声明・談話

2014年1月27日

 籾井勝人氏はNHK会長として不適格である(談話)

 社会民主党幹事長
又市 征治

1.1月25日、NHKの新会長に就任した籾井勝人氏が就任会見で、従軍慰安婦問題について、「今のモラルでは悪いことだが、当時の戦争地域には大体つきものだったと思う」、「日本だけがやっていたようなことを言われるのはおかしい。ヨーロッパはどこだってあったのではないか」、「なぜオランダにまだ飾り窓があるんですか」、「日本だけが強制連行したみたいなことを言っているから話がややこしい。お金をよこせ、補償しろと言っている。しかしすべて日韓条約で解決している。なぜ蒸し返されるんですか。おかしいでしょう」などと「問題発言」を連発した。

2.「会長の職はさておき」とした上で、問題を指摘されると「全部取り消します」と話したが、公式の就任会見の場で、NHK会長が、外交の機微や歴史認識の微妙な点に触れる問題について、右派勢力同様の政治的見解を述べ、NHKの公共性、政治的公平性、また設立趣旨に反する発言がなされたことは、会長としての資質を疑わせるものであり、まことに遺憾である。およそ報道機関、公共放送の経営トップとして必要な最低限の常識も兼ね備えているのか疑問である。また、報道機関の長が韓国を批判することも異例であるが、籾井氏はオランダなどにある売春街である「飾り窓」を引き合いに出したが、大戦中、旧日本軍占領中のインドネシアで日本軍がオランダ人女性35人を民間人抑留所から慰安所に強制連行し強制売春させた事実を顧みないものであり、オランダに対する侮辱でもある。

3.NHKの会長人事は、先の臨時国会で同意を得た新任の経営委員4人が安倍晋三首相に近い人選だったことから、政権との距離が注目された。しかし、籾井氏は、特定秘密保護法の報道が少なく、姿勢が政府寄りとの指摘があることについて、「(法案は国会で)通ったこと。あまりカッカする必要はない」と、問題点の追及に消極的な姿勢を示した。また、国際放送の充実についても、「尖閣、竹島の問題を諸外国にどう理解してもらうか。早急に手を付けないといけない」と意気込んだ。また「明確に日本の立場を主張するのは当然。政府が右ということを左というわけにはいかない」とまで言いきっている。籾井氏が強調するように、「NHKのボルト、ナットを締め直す」として、安倍政権が満足するような「偏向是正」を徹底し、あたかも「国営放送」を目指そうというのであれば、ニュース報道やドキュメンタリーにおいて、政治的な問題、特に原発、特定秘密保護法、安全保障、基地問題など、安倍政権が重視するテーマを批判的に扱うことができなくなり、公共放送たるNHKへの信頼を失墜させるとともに、日本のジャーナリズムの危機ともなりかねない。

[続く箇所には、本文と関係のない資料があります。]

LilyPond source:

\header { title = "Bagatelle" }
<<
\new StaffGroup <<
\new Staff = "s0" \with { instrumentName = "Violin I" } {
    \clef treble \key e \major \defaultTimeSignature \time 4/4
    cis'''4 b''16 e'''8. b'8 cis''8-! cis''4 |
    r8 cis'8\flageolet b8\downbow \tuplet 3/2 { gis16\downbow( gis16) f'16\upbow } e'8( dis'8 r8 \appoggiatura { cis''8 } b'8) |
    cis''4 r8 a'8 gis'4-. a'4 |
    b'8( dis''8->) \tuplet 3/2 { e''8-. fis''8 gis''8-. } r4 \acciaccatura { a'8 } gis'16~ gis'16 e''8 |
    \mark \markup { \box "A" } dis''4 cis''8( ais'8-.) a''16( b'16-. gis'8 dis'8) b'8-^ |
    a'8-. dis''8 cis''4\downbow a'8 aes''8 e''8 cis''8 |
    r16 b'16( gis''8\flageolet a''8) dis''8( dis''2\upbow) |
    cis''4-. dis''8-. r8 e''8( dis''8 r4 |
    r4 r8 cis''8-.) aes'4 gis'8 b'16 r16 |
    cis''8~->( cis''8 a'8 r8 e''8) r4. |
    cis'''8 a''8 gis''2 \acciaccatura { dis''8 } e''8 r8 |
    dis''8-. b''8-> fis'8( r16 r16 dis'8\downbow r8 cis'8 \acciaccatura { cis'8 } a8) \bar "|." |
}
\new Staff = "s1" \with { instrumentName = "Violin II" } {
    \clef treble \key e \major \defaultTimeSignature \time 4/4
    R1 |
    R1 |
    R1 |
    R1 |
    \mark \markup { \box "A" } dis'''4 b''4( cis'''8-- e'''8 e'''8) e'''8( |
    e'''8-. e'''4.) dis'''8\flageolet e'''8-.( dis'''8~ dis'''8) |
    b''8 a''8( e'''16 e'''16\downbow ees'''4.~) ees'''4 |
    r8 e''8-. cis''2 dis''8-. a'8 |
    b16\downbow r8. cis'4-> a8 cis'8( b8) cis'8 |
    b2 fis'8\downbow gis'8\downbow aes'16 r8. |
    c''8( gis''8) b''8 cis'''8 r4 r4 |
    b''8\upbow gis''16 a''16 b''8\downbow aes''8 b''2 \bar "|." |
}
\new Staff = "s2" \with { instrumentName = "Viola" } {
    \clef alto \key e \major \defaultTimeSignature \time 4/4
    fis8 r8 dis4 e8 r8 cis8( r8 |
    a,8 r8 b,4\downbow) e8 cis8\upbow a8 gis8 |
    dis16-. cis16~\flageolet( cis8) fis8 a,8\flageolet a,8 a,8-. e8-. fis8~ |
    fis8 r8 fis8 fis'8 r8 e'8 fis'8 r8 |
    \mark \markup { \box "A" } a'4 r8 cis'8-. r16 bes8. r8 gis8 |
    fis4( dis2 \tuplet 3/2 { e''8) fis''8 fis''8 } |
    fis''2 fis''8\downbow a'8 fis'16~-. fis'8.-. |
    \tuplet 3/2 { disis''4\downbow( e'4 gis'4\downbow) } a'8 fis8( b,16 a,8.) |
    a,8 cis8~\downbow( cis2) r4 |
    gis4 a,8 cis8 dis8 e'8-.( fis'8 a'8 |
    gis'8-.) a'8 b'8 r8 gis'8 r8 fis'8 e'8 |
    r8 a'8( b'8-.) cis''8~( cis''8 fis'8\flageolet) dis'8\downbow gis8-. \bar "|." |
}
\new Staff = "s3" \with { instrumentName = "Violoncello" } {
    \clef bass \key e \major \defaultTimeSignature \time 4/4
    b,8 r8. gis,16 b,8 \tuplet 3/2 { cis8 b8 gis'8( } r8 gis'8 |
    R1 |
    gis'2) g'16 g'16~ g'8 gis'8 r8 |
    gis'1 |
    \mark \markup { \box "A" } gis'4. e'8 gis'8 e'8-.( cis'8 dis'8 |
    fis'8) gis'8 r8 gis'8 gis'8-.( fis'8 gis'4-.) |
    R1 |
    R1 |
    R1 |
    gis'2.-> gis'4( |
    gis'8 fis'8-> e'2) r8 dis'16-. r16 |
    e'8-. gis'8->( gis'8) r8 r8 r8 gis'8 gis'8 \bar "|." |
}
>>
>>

4.放送法の立法趣旨やNHKの設立趣旨から、政治的公平性や中立が大原則であることは言うまでもない。NHK会長は、閣僚ではないが、国会での答弁をたびたび求められ、公共放送の長であり、公正に伝える義務を負う報道機関のトップであり、「見識」を絶えず問われるポストである。NHK会長が就任早々、世界中に自らの見識の無さを発信してしまったことは、NHKの存在に対する理解不足を十分疑わせるものであり、会長としてきわめて不適格であると言わざるを得ない。

5.籾井発言の重大性は、籾井氏を会長として選んだ側の経営委員会の責任も問われる問題である。社民党として、NHK予算案審議の場などで籾井会長の認識を徹底的に追及するのはもちろんだが、まずはNHK執行部や経営委員会が籾井発言の重大性を自律的に解決できるのか注視していく。